Using Ordinary Language Philosophy

September 11, 2015

Earlier this week, I published an essay at Scalawag titled “White Silence Is Tragic Silence.” The gist of the essay is that the mainstream, moderate liberal left uses conversations about the need to talk about racism—or to call racism what it is—as a way of silencing any truly productive conversation about racism. The published piece is much, much different (and by that I mean better) than the original drafts I sent in. Part of the problem with those early drafts was that I was insistent on including allusions to the philosophical background I was drawing on to make the analysis driving the essay. Though those allusions were rightly removed, they are still essential to my own thinking, so I’d like to pay homage to my inheritance here.

In particular, there were three quotes I tried to work in:

Emerson: "Every word they say chagrins us."
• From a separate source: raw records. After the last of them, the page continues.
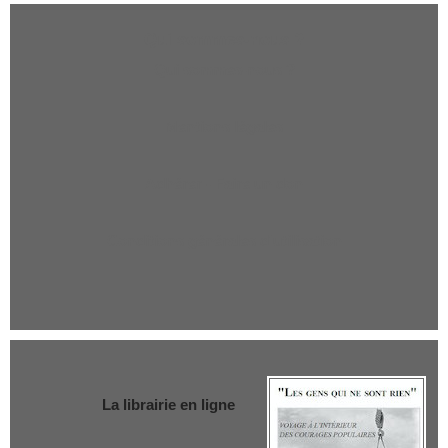
Qui sommes-nous ?
Qui sommes-nous ?
Mentions légales
Adhérer - Faire un don
Conditions générales d'utilisation
La librairie en ligne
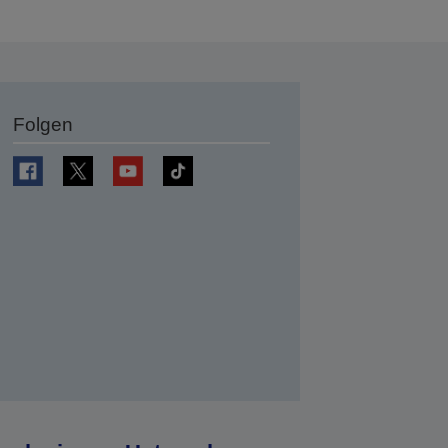
Folgen
en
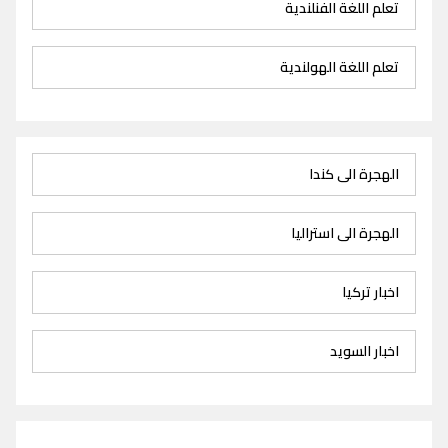
تعلم اللغة الفنلندية
تعلم اللغة الهولندية
الهجرة الى كندا
الهجرة الى استراليا
اخبار تركيا
اخبار السويد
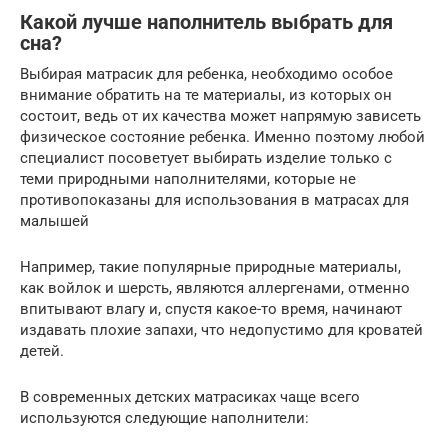
Какой лучше наполнитель выбрать для
сна?
Выбирая матрасик для ребенка, необходимо особое
внимание обратить на те материалы, из которых он
состоит, ведь от их качества может напрямую зависеть
физическое состояние ребенка. Именно поэтому любой
специалист посоветует выбирать изделие только с
теми природными наполнителями, которые не
противопоказаны для использования в матрасах для
малышей
Например, такие популярные природные материалы,
как войлок и шерсть, являются аллергенами, отменно
впитывают влагу и, спустя какое-то время, начинают
издавать плохие запахи, что недопустимо для кроватей
детей.
В современных детских матрасиках чаще всего
используются следующие наполнители:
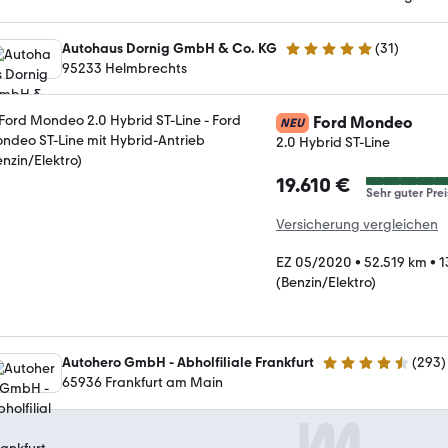
Autohaus Dornig GmbH & Co. KG
(
31
)
5 Sterne
95233 Helmbrechts
Ford Mondeo
NEU
2.0 Hybrid ST-Line
19.610 €
Sehr guter Prei
Versicherung vergleichen
EZ 05/2020
•
52.519 km
•
1
(Benzin/Elektro)
Autohero GmbH - Abholfiliale Frankfurt
(
293
)
4.6 Sterne
65936 Frankfurt am Main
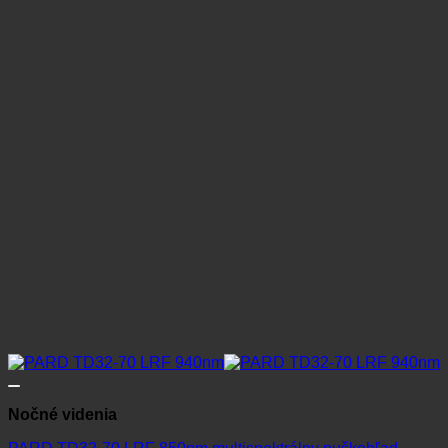
Nočné videnia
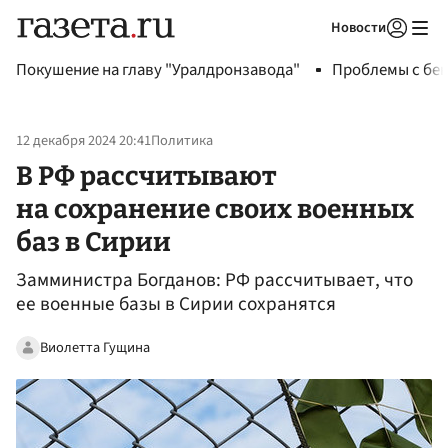
Новости
Авторизоваться
Покушение на главу "Уралдронзавода"
Проблемы с бен
12 декабря 2024 20:41
Политика
В РФ рассчитывают
на сохранение своих военных
баз в Сирии
Замминистра Богданов: РФ рассчитывает, что
ее военные базы в Сирии сохранятся
Виолетта Гущина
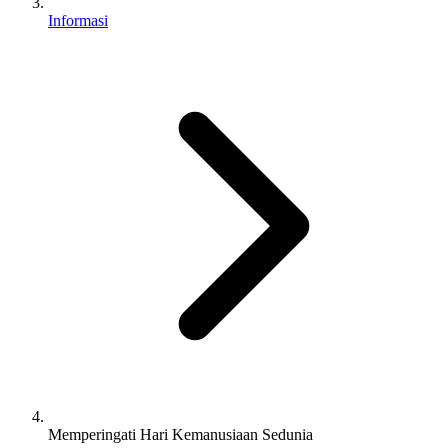
Informasi
Memperingati Hari Kemanusiaan Sedunia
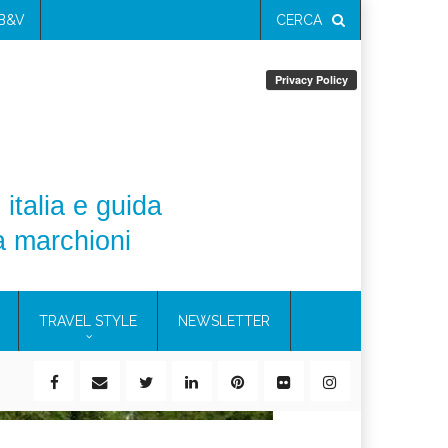
 B&V
CERCA
 italia e guida
a marchioni
TRAVEL STYLE
NEWSLETTER
ile)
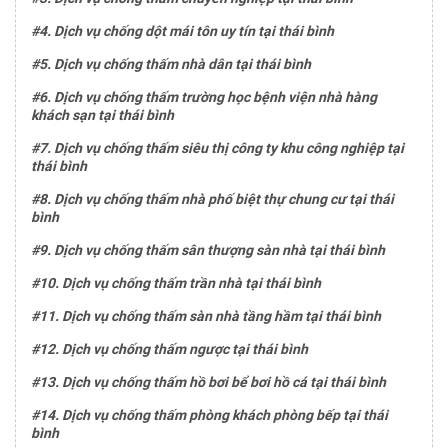
#4. Dịch vụ chống dột mái tôn uy tín tại thái bình
#5. Dịch vụ chống thấm nhà dân tại thái bình
#6. Dịch vụ chống thấm trường học bệnh viện nhà hàng
khách sạn tại thái bình
#7. Dịch vụ chống thấm siêu thị công ty khu công nghiệp tại
thái bình
#8. Dịch vụ chống thấm nhà phố biệt thự chung cư tại thái
bình
#9. Dịch vụ chống thấm sân thượng sàn nhà tại thái bình
#10. Dịch vụ chống thấm trần nhà tại thái bình
#11. Dịch vụ chống thấm sàn nhà tầng hầm tại thái bình
#12. Dịch vụ chống thấm ngược tại thái bình
#13. Dịch vụ chống thấm hồ bơi bể bơi hồ cá tại thái bình
#14. Dịch vụ chống thấm phòng khách phòng bếp tại thái
bình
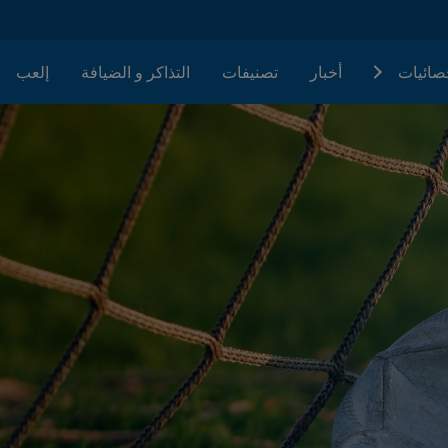
حصائيات
أخبار
تصنيفات
التذاكر و الضيافة
إلعب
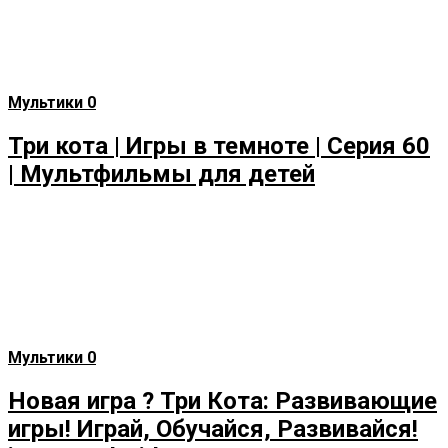
Мультики
0
Три кота | Игры в темноте | Серия 60
| Мультфильмы для детей
Мультики
0
Новая игра ? Три Кота: Развивающие
игры! Играй, Обучайся, Развивайся!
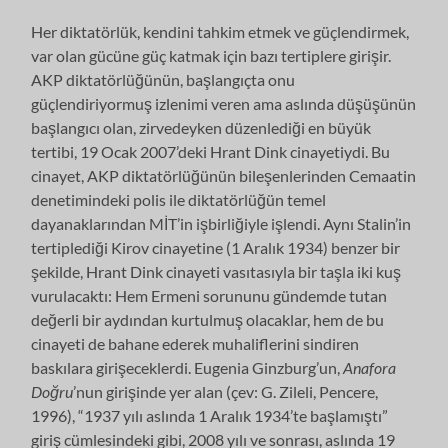
Her diktatörlük, kendini tahkim etmek ve güçlendirmek,
var olan gücüne güç katmak için bazı tertiplere girişir.
AKP diktatörlüğünün, başlangıçta onu
güçlendiriyormuş izlenimi veren ama aslında düşüşünün
başlangıcı olan, zirvedeyken düzenlediği en büyük
tertibi, 19 Ocak 2007’deki Hrant Dink cinayetiydi. Bu
cinayet, AKP diktatörlüğünün bileşenlerinden Cemaatin
denetimindeki polis ile diktatörlüğün temel
dayanaklarından MİT’in işbirliğiyle işlendi. Aynı Stalin’in
tertiplediği Kirov cinayetine (1 Aralık 1934) benzer bir
şekilde, Hrant Dink cinayeti vasıtasıyla bir taşla iki kuş
vurulacaktı: Hem Ermeni sorununu gündemde tutan
değerli bir aydından kurtulmuş olacaklar, hem de bu
cinayeti de bahane ederek muhaliflerini sindiren
baskılara girişeceklerdi. Eugenia Ginzburg’un,
Anafora
Doğru
’nun girişinde yer alan (çev: G. Zileli, Pencere,
1996), “1937 yılı aslında 1 Aralık 1934’te başlamıştı”
giriş cümlesindeki gibi, 2008 yılı ve sonrası, aslında 19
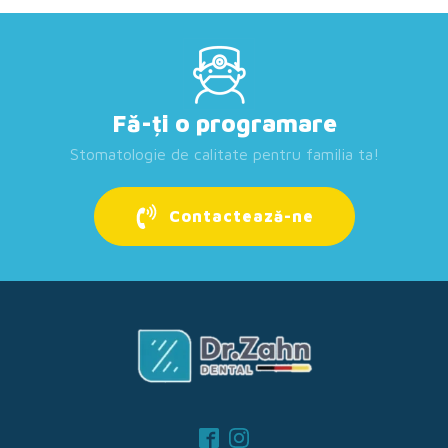
Fă-ți o programare
Stomatologie de calitate pentru familia ta!
Contactează-ne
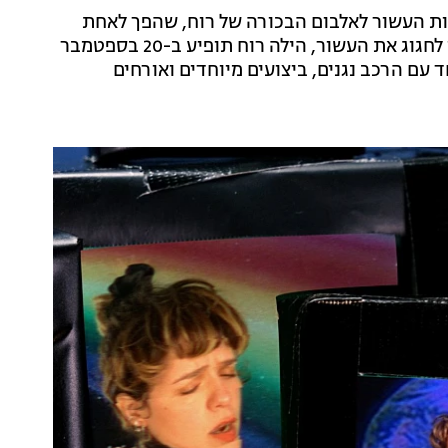
ות העשור לאלבום הבכורה של רוח, שהפך לאחת
מאבני הדרך של המוזיקה האלטרנטיבית הישראלית. כדי לחגוג את העשור, הילה רוח תופיע ב-20 בספטמבר
 עם הרכב נגנים, ביצועים מיוחדים ואורחים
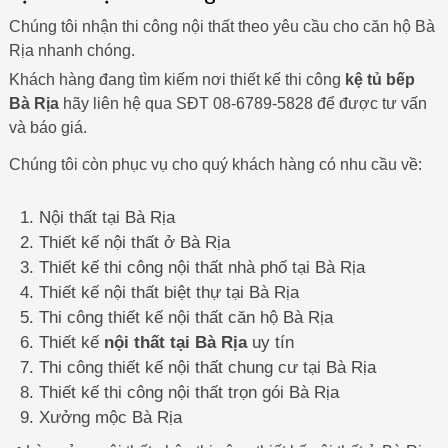
Chúng tôi nhận thi công nội thất theo yêu cầu cho căn hộ Bà
Rịa nhanh chóng.
Khách hàng đang tìm kiếm nơi thiết kế thi công
kệ tủ bếp
Bà Rịa
hãy liên hệ qua SĐT 08-6789-5828 để được tư vấn
và báo giá.
Chúng tôi còn phục vụ cho quý khách hàng có nhu cầu về:
Nội thất tại Bà Rịa
Thiết kế nội thất ở Bà Rịa
Thiết kế thi công nội thất nhà phố tại Bà Rịa
Thiết kế nội thất biệt thự tại Bà Rịa
Thi công thiết kế nội thất căn hộ Bà Rịa
Thiết kế
nội thất tại Bà Rịa
uy tín
Thi công thiết kế nội thất chung cư tại Bà Rịa
Thiết kế thi công nội thất trọn gói Bà Rịa
Xưởng mộc Bà Rịa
The element Emerson provided me with is the willingness to critique not just particular claims, but an entire field of discourse, which Emerson terms ‘conformity.’ (Immediately before this line, in “Self-Reliance,” he says: “This conformity makes them not false in a few particulars, authors of a few lies, but false in all particulars. Their every truth is not quite true.”) Such is the case today, where progressive culture, despite its best claims, is based an approach that blinds its adherents to the source of the problem they hope to solve.

Stanley Cavell: "Words were there before we were; we are born into them."

What I didn’t want to do in my Scalawag piece was imply that the problem is that people just talk, or that the people I critiqued are somehow more morally compromised than I am. Because we are all always already compromised by our cultures. It is only through our cultural inheritance that we can engage with society. In that respect, we are constrained by language, practices, habits that are not our own. Any moral critique of someone like Jon Stewart must recognize the ways he couldn’t have done otherwise—that is to say, the ways his words will always be taken up in a web of meaning that is not under his control. (As an aside, it’s this point that I think explains the feelings behind the mockery leveled at much social justice discourse, often under the guise of a critique of political correctness; invented terms like ‘invisibilize’ or ‘ze’ sound artificial precisely because they are not part of the discourse we (middle-class, hetero-normative white Americans) were born into. That is both their benefit and their limit.)

Cavell, again: “Discovering what is said to us, just like discovering what we say, is to discover the exact place of where it is said; to understand why it is said at this precise place, here and now."

If the first Cavell quote tempers criticisms of us for not breaking with our unjust world, this second Cavell quote offers the grounds for a better criticism. Conversations like those centered around Stewart mask the purpose we put our words to. What we must do is make clear the place we speak from, and what our relation to that place is. Such statements are inherently unnerving, dangerous even. Yet they are required. I ended the Scalawag piece with a call to return to the language of Reconstruction. The point was to speak in a way that uncovers who is speaking and why just this person is able to speak; to turn our language back on itself and discover its origins in the history of our practices and institutions. Such an effort affects we the speakers just as much as anyone else.

Back when I was a graduate student, my interest was in using ordinary language philosophy to inform a radical political project. It’s this framework of analysis—using a critique of language to analyze the form of life bringing that language into existence—that I still think bears our attention.